By retreating to the cities, Democrats made real progress, but they also made themselves an easy target. Now Republicans are finally taking aim. So what can we do to fight this campaign to destroy all the work we’ve done?

∞  ∞  ∞

First of all, we have to double down on our progressive ideals. This is no time for timidity or half-measures in an effort to appease conservatives. Those conservatives, remember, will never be appeased by anything but a full-throated renunciation of the Democratic Party.

Make no mistake: Seattle does have a housing crisis. It is the flip side of all the prosperity we’ve created in this city — everyone wants to move here, which drives rents and housing costs up, which puts more people on the street. We have to realistically assess the size of the problem, and then create big, bold solutions that match the size and scope of the crisis at hand.

Secondly, Democrats have to focus on policies that benefit all Americans. Bear in mind that I’m not talking about appealing to the MAGA-hat-wearing racists in diners who the New York Times loves to profile. Trump’s base of 35-ish-percent isn’t likely to be swayed away from their candidate of choice. But we’ve mostly failed to provide benefits for rural and suburban Americans, and we’ve also failed to claim credit for the benefits that we have provided.

The work we’ve done in cities has been fantastic, but our progress has been too slow to flow outward to suburban and rural America. We know that a high minimum wage enjoys broad bipartisan support throughout America, but it took nearly four years — one entire presidential term — to get to that high point.

In the 2018 midterms, Democrats won more governors’ mansions and took more state houses than we’ve had for a decade. Now is the time to act boldly on the back of those wins. Though cities have been great laboratories of democracy thus far, we have to start expanding our scope to help everyone we can. It will be hard for people in rural areas to claim that a $15 minimum wage destroyed San Francisco and Seattle if they see the benefits that a $15 minimum wage brings to everyone in their own community.

The current field of Democratic presidential candidates, by the way, have thus far done a great job of talking about improving outcomes for all Americans. From Medicare for All to universal child care to student loan relief, Democrats are starting to discuss broadly popular plans that lift up all Americans. By sticking to that playbook, we’ll help to defang some of the anti-urbanist smears coming our way. The best way to win an election is to promise results that improve people’s lives. The best way to win over voters is to deliver on those promises, and to be unashamed to claim those victories as our own.

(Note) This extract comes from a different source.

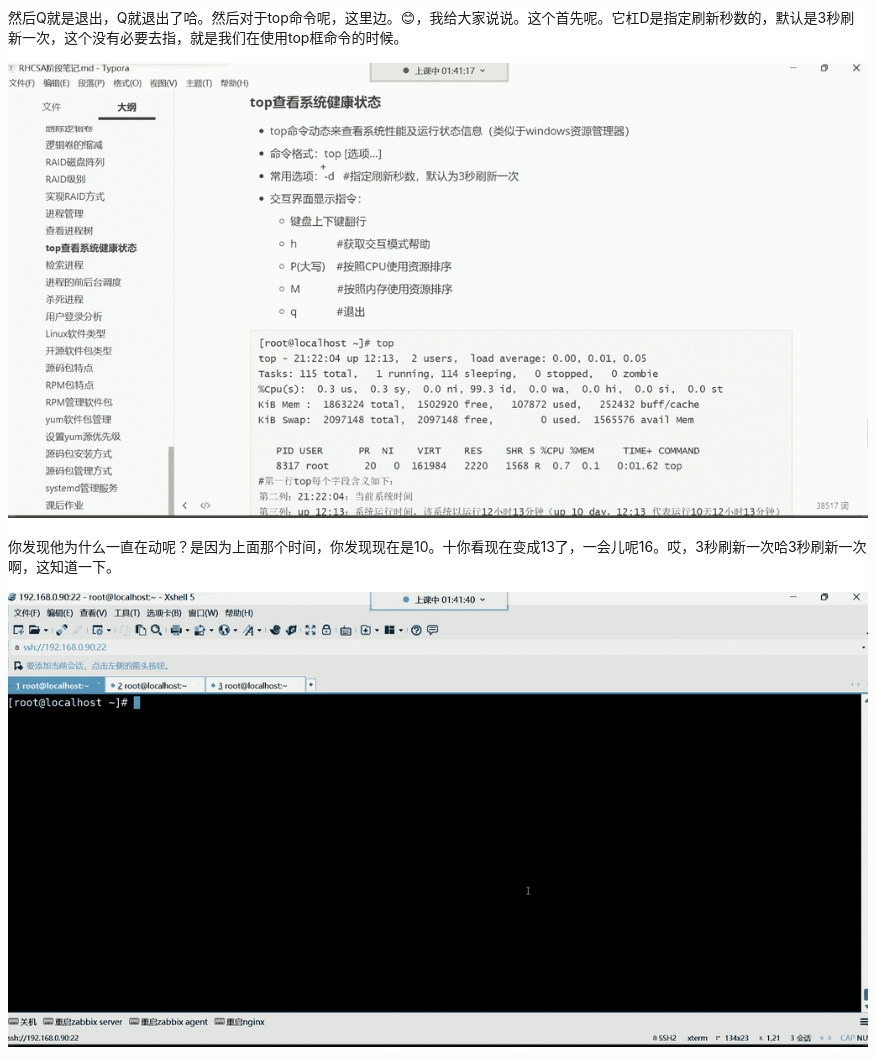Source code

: 然后Q就是退出，Q就退出了哈。然后对于top命令呢，这里边。😊，我给大家说说。这个首先呢。它杠D是指定刷新秒数的，默认是3秒刷新一次，这个没有必要去指，就是我们在使用top框命令的时候。



![](img/1865fdbb20644e85be2e679e6f98192f_8.png)

你发现他为什么一直在动呢？是因为上面那个时间，你发现现在是10。十你看现在变成13了，一会儿呢16。哎，3秒刷新一次哈3秒刷新一次啊，这知道一下。



![](img/1865fdbb20644e85be2e679e6f98192f_10.png)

It’s time for the Democratic Party to stop being solely the party of American cities and to start being the party of all America again. Republicans are only working to tear down our accomplishments because they have no agenda to promote, beyond the age-old trickle-down platform of tax cuts for the rich, low wages for workers, and deregulation for the powerful. If we can make a positive alternative case that serves all Americans, we win.